GREENWOOD, N.S. - The union representing Canada’s federal public sector employees is worried that a plan to privatize cleaning services at two air force bases signals a concerning trend.
Colleen Coffey, Atlantic Canada executive vice-president with PSAC, says seven term-contract, unionized cleaners at 14 Wing Greenwood were recently notified that as of Sept. 30 their jobs would be terminated before their term positions could have rolled into full-time jobs.
Instead, the government plans to contract out their jobs to a private company. The remaining 25 full-time cleaners will not be laid off but will have their positions replaced by contractors when they retire or leave the base. At Ontario’s CFB Kingston, there will be no immediate layoffs but the 186 unionized cleaners there will also eventually be replaced by contractors.
A tender for a one-year contract for janitorial services at CFB Greenwood to begin on Oct. 1 is currently active on the federal government’s buy and sell website.
“What they’re doing to these people is they’re saying ‘well we’re not laying you off,’ they’re giving them a letter that says ‘services no longer required,’” Coffey, who lives in Greenwood, told The Chronicle Herald.
“That’s a lie because the service is required and on (Oct. 1) someone is going to do that service.”
Coffey said the seven cleaners, who receive a livable salary as well as benefits, can apply to work with the company that wins the contract but there is no guarantee they’ll get a position. And if they do, Coffey said, they can likely expect a significant pay cut and minimal benefits.
In a letter to Prime Minister Justin Trudeau by one of the CFB Greenwood cleaners, who allowed The Chronicle Herald to use the information under the condition of anonymity due to future employment concerns, said the janitorial staff were under the impression that they were working toward a full-time, indeterminate (without a contract-imposed end date) position. She said she feels outraged, betrayed and concerned for her future.
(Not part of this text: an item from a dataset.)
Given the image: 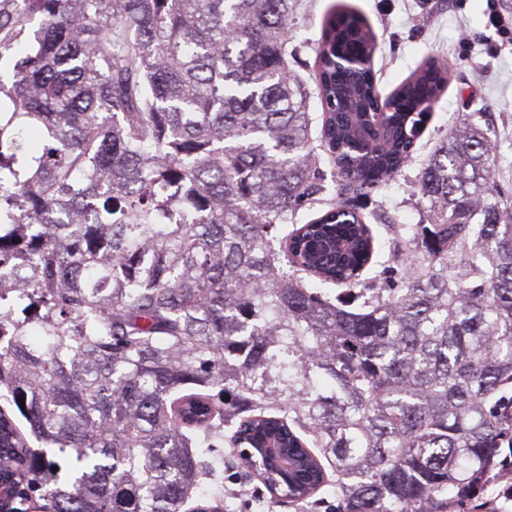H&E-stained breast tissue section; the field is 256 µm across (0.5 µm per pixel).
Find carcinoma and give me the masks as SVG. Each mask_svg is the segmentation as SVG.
<instances>
[{"instance_id": "obj_1", "label": "carcinoma", "mask_w": 512, "mask_h": 512, "mask_svg": "<svg viewBox=\"0 0 512 512\" xmlns=\"http://www.w3.org/2000/svg\"><path fill=\"white\" fill-rule=\"evenodd\" d=\"M293 0H0V388L22 448L14 512H181L273 435L297 512H461L512 467V198L464 118L417 179L426 223L375 236L357 199L409 163L448 70L384 111L363 17L288 69ZM354 196L322 199L313 142ZM325 206L274 246L271 230ZM342 288L330 296L312 281ZM509 457L501 458L503 445Z\"/></svg>"}]
</instances>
Before landing her job at Greenwood, the woman said she was on social assistance and she struggled to care for her children.
“Now… that I have been employed with DND, I have been, and am, a functioning and productive as well as tax-paying and contributing member of society,” she said. “Being able to feed, clothe and house my children comfortably and in all the ways they need is extremely important to me and this job provides me the opportunity to do that.”
She said the medical benefits and paid leave allow her to meet the medical needs of her children.
“If I have to go back to being unable to provide for my children, that responsibility will fall on our province and welfare system, which in turn, makes myself and my children a burden to society and its tax-paying citizens,” she says in the letter.
In a response back from the Department of National Defence on behalf of Defence Minister Harjit Sajjan, the woman was told that as a result of financial pressures, “14 Wing cannot proceed with indeterminate staffing for cleaners at this time.”
“I understand that management is taking steps to assist you and the other cleaners in finding alternate employment by offering you courses such as resume writing and interview preparation at the Learning and Career Centre, providing additional training, and referring your resumes to other areas where your skill sets may fit, such as food services,” the response reads.
“While I regret that my response could not be more favourable, I would like to wish you all the best in your future endeavours.”
Coffey said she’s extremely disappointed with the response from Ottawa, and she’s concerned more good paying, unionized jobs will disappear in this way.
“This is definitely a trend, there’s no ifs, ands, or buts about it. Once they know they can do it, once a contract is in place, I would bet my last dollar that that contract will say ‘open to other areas.’”
Coffey said in some places, such as CFB Halifax, most of the janitorial positions have been contracted out.
PSAC is sending out information to 7,200 households in the Greenwood area, urging residents to contact MP Colin Fraser in an attempt to save the positions. Also, a rally is being planned for next month.
“We’re fighting back on this,” Coffey said. “One position contracted out is too many.”
In an emailed statement, the National Defence said the department remains committed to providing the Armed Forces “with the support they need to accomplish their missions, while ensuring value for taxpayer money.”
“We are confident that site support services will continue to be provided in the most efficient and professional manner in order to guarantee adaptable and reliable facilities and infrastructure for our personnel,” said the statement.